I skipped rugby last night. It's clear to me that I won't be playing this season. Oh well. My own fault, really.
Truth be told, I've been so depressed for the last . . . well, it seems like months . . . that I've been finding it hard to be motivated to do anything. So last night rugby was the casualty. All I want to do is sleep and I can't even do that. I go to bed and stare at the ceiling for hours. Between the nightmares and the anxiety attacks, what sleep I'm getting isn't terribly restful.
I think this is all some sort of mid-life crisis, albeit a little early. I always was rather precocious. I can't help but think that I've done nothing with my life so far. So here I am. Living in a city that I have no ties to. In a job that holds no future for me. Spending so much on my apartment and various other "New York" expenses that I have no real savings at hand. No boyfriend. Trailing around after my friends, hoping that they'll fill some of the void in my life, but they have their own lives to lead. As I've bitched about before, there just isn't anything in my life for me to feel passionate about.
And the worse part is, I know it's my fault.
I keep myself numb. I don't allow myself passion because it's dangerous. If you feel passion about something, you can be hurt by it. And I suppose I'm too scared of being hurt. Lame excuse, but there it is.
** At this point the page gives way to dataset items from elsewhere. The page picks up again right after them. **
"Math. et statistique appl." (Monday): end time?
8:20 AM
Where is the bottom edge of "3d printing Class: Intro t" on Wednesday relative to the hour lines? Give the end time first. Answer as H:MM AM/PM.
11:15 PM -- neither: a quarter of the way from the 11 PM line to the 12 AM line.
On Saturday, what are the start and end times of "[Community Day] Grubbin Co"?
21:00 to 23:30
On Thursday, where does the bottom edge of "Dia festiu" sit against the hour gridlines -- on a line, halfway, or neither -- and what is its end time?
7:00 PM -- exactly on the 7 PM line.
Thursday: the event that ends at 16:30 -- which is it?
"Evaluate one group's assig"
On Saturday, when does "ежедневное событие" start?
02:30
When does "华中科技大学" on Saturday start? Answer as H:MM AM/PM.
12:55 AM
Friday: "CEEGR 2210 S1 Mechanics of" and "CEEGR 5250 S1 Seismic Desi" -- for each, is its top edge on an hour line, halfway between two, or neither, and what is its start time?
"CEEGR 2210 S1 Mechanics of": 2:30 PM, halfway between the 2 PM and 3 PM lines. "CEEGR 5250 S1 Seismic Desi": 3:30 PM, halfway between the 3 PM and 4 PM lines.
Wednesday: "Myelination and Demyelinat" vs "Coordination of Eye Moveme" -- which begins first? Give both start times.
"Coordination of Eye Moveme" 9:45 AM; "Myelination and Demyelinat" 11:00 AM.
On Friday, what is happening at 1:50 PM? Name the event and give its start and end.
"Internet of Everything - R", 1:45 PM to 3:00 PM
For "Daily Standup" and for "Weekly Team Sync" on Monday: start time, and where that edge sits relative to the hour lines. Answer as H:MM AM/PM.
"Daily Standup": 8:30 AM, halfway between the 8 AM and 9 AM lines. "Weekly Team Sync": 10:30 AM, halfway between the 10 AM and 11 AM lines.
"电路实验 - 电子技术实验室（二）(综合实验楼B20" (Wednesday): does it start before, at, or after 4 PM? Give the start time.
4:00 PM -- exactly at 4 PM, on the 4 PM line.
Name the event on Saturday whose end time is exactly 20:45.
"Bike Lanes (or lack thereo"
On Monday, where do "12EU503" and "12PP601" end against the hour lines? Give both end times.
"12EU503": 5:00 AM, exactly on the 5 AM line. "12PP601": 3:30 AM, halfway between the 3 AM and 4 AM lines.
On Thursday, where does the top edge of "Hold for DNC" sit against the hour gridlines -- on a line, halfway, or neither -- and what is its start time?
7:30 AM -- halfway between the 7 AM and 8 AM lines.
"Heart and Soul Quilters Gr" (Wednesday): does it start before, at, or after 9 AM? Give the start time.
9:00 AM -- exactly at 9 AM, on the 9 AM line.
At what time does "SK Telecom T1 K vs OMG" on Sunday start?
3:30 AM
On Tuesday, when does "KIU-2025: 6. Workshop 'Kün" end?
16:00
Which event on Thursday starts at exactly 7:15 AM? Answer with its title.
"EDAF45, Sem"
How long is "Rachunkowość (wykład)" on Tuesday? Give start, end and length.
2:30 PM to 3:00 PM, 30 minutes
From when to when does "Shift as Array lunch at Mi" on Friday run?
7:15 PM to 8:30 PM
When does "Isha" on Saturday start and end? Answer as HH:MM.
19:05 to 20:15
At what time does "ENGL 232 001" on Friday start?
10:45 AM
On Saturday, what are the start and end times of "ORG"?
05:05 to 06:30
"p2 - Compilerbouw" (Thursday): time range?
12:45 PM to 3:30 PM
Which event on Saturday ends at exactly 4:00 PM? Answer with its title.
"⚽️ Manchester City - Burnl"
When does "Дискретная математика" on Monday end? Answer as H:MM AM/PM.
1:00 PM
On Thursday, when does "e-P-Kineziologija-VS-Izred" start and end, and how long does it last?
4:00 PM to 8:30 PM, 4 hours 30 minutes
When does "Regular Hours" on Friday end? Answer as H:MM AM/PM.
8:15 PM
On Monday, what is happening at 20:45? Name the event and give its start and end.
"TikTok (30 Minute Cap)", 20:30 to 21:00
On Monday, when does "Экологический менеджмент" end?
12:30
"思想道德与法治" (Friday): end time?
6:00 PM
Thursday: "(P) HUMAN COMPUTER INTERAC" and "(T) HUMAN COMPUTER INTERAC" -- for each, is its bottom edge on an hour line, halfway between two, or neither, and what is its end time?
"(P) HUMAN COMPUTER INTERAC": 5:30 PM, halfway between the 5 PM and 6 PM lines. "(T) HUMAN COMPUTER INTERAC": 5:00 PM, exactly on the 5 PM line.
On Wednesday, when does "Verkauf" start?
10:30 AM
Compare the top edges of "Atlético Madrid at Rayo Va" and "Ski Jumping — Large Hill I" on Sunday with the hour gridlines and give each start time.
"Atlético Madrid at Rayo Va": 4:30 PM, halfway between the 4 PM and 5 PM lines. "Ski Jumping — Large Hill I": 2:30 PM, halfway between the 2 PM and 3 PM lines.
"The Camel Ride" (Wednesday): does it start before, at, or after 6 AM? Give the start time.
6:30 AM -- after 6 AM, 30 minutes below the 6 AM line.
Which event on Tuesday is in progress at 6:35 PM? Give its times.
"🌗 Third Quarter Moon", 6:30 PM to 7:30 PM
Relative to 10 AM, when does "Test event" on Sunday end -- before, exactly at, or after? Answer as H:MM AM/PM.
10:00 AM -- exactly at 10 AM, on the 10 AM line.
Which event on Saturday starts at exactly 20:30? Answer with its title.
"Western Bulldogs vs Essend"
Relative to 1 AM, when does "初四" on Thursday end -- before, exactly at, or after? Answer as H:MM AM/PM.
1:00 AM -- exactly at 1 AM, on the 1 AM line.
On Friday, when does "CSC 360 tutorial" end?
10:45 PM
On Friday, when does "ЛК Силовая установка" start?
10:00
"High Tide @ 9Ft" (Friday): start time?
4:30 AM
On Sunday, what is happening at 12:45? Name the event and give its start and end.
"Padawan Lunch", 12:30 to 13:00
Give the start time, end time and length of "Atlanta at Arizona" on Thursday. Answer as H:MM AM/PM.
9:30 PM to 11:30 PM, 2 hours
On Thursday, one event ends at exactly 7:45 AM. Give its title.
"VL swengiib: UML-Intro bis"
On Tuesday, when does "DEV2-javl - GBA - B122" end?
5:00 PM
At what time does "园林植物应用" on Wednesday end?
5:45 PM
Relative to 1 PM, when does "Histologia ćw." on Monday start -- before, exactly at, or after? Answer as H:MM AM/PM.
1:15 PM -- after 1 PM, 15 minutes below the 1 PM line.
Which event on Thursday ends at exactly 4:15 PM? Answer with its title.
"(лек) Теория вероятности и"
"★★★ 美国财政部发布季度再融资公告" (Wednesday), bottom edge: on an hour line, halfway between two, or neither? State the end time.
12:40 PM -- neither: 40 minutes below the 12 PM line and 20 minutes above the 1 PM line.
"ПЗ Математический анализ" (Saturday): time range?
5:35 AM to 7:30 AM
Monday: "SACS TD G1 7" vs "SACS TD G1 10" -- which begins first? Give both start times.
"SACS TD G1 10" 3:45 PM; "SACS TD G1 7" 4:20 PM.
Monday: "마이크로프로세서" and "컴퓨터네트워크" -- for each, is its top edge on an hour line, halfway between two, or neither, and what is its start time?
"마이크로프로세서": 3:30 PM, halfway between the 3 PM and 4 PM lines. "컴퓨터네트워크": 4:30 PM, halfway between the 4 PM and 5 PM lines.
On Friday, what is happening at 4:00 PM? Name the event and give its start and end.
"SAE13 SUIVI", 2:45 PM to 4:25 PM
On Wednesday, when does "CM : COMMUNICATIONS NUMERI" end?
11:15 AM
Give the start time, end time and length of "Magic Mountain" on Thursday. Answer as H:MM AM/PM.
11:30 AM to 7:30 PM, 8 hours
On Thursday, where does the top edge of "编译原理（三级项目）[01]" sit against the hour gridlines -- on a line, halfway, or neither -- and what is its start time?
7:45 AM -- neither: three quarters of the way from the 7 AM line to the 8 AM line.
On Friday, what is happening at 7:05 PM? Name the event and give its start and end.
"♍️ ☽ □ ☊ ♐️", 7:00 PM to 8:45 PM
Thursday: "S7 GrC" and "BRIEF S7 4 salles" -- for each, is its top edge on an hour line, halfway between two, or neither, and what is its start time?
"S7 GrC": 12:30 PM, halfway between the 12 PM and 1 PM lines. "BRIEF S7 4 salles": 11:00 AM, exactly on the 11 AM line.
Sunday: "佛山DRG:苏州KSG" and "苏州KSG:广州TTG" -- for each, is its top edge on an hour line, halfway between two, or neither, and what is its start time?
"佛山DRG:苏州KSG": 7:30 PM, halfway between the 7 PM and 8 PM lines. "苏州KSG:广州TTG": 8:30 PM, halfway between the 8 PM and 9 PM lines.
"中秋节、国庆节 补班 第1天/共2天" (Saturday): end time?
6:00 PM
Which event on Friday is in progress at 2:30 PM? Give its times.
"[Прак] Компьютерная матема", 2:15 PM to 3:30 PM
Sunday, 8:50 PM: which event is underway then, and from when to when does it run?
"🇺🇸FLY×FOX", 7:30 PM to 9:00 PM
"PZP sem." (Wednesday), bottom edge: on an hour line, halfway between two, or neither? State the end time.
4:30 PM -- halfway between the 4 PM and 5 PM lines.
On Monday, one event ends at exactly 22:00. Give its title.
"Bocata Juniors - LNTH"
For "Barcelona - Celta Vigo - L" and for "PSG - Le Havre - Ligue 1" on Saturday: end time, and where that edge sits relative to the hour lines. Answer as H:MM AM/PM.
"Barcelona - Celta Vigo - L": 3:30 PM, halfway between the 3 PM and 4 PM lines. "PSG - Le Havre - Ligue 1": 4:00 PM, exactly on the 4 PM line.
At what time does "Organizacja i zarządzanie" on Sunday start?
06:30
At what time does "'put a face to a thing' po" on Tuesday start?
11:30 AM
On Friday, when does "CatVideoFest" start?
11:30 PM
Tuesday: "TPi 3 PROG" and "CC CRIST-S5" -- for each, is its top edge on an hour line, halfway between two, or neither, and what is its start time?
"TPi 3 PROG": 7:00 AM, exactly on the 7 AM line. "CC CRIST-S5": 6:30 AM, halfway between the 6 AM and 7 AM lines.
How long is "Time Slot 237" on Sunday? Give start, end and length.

So, time for some changes.
My writing is always one of the first things that gets shoved aside when I'm depressed, that and the gym. So it's time to kickstart both of those. I may not play rugby this season, but I'll be damned if I'm not going to be playing in the spring.
I keep getting ideas for plays then I set them aside. My new goal is to write for at least an hour a day. Not enough to feel overwhelmed, but enough to prime the pump and get me going again.
I'm also going to look at some of the local universities to see what their Ph.D. programs are like. Clearly the job I'm in will always pay more than teaching, but I'd rather be on a campus somewhere. The environment is better.
So, let's see if any of this helps bring me back to the world of the living.